Шах и Мат

В синхронном переводе заграничных фильмов на закрытых просмотрах в славный период застоя я нередко позволял себе буквальный перевод нецензурных выражений, чем снискал определенную известность. Главное было – не забыть о цензуре при публичном переводе на большие аудитории. Помнится, на одном из конкурсных показов Московского международного кинофестиваля в Кремлевском Дворце съездов я чуть было не сказал то, что говорил «для избранных», но в последний момент остановился и, ценой вопиющей неграмотности, восстановил попранную пристойность.

Этому сопутствовали бурные дискуссии о том, что в иностранных языках ругательства, оказывается, и не ругательства вовсе, с чем я согласиться не мог. Правда, для сохранения одной и той же силы выражения в разных языках фигурировали различные эпитеты, животные и части тела. Так, французское con (букв. п…а) по контексту соответствовало нашему скромному «чудак на букву «м», а английское asshole или немецкое аrschloch неожиданно точно переводилось многозначным словом «сука».

Как-то раз, на первом просмотре в Госкино СССР картины Жан-Люка Годара «Уик-энд» один большой начальник вскочил и закричал: «Прекратить это безобразие!» Я, конечно, тут же перешел на литературный язык. Каково же было мое удивление, когда пару лет спустя я отправился за границу с названным начальником! Он непрерывно говорил (именно говорил, а не ругался) матом, в то время как для меня это был язык литературной стилизации, а не повседневного общения.

Вспомнил я об этом не случайно. В современной постсоветской культуре нецензурная брань становится элементом не столько радикального шика (каковым она была для молодых искусствоведов и художников периода застоя), сколько позиционирования в культуре в целом. Все началось с финала «Астенического синдрома» Киры Муратовой. Матерная филиппика героини поставила общество в тупик: то ли запрещать, то ли восхищаться? Решили согласиться. С легкой руки гениальной одесской румынки мат был допущен в святая святых искусства.

В документалистике нецензурная лексика стала ключом не только и не столько к большему реализму, сколько к обостренной выразительности. «Трансформатор» иностранца Антуана Каттена и нашего Павла Костомарова знаменовал качественно новый уровень художественной (именно художественной) достоверности, значительно превосходящей скандальность реалити-шоу. Главный приз фестиваля «Родина» в Екатеринбурге их же «Мирной жизни» привел к отставке президента фестиваля.

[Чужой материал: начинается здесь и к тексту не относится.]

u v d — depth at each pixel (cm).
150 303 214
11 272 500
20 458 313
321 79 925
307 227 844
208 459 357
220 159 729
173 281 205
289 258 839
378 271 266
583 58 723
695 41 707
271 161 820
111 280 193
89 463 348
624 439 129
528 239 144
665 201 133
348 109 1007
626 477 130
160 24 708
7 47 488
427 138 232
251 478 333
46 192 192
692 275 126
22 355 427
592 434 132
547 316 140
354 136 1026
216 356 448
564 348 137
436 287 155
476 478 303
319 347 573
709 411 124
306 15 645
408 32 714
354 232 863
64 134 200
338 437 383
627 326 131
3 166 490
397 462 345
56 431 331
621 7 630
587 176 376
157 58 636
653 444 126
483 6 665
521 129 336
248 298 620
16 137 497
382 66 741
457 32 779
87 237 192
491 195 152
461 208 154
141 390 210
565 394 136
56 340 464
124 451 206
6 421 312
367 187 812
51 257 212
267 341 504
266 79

Ныне обе названные выше документальные картины представляли российское кино в Каннах. С ними соседствовала пронзительная матерная хроника эмоциональной жизни подростков в фильме Валерии Гай Германики «Девочки», удостоенном главного приза «Кинотавра» по разделу короткометражных лент. А среди полнометражных лент победителем стал фильм Кирилла Серебренникова «Изображая жертву», центральный эпизод которого (как и соответствующего спектакля) был построен на театрализованной матерщине.

Случайно ли это? Думается, нет. В искусстве ненормативная лексика становится выражением неприятия окружающей действительности и ее радикального отрицания. В жизни же тех людей, кто пользуется ею повседневно, она – всего лишь эквивалент знаков препинания и слов-паразитов.

Пока одна (как правило, академическая и престарелая) часть интеллигенции продолжает безрезультатно бороться за чистоту русского языка, другая – молодая и постмодернистская – использует мат как могучее оружие обновления общественного сознания. Искусство вновь идет наперекор культуре…

Кирилл РАЗЛОГОВ.

Редуцированная версия статьи опубликована в журнале “Компания” (www.ko.ru) №24 (420) за 2006 г. (главный редактор Евгений Ю.Додолев).


Кирилл Разлогов


Оставьте комментарий

Также в этом номере:

Чужие письма
Пытался делать это весело
DVD-обзор
К кому придет апрельская капель?
Рок-фестиваль «Эммаус-2006» – это у нас, под Тулой


««« »»»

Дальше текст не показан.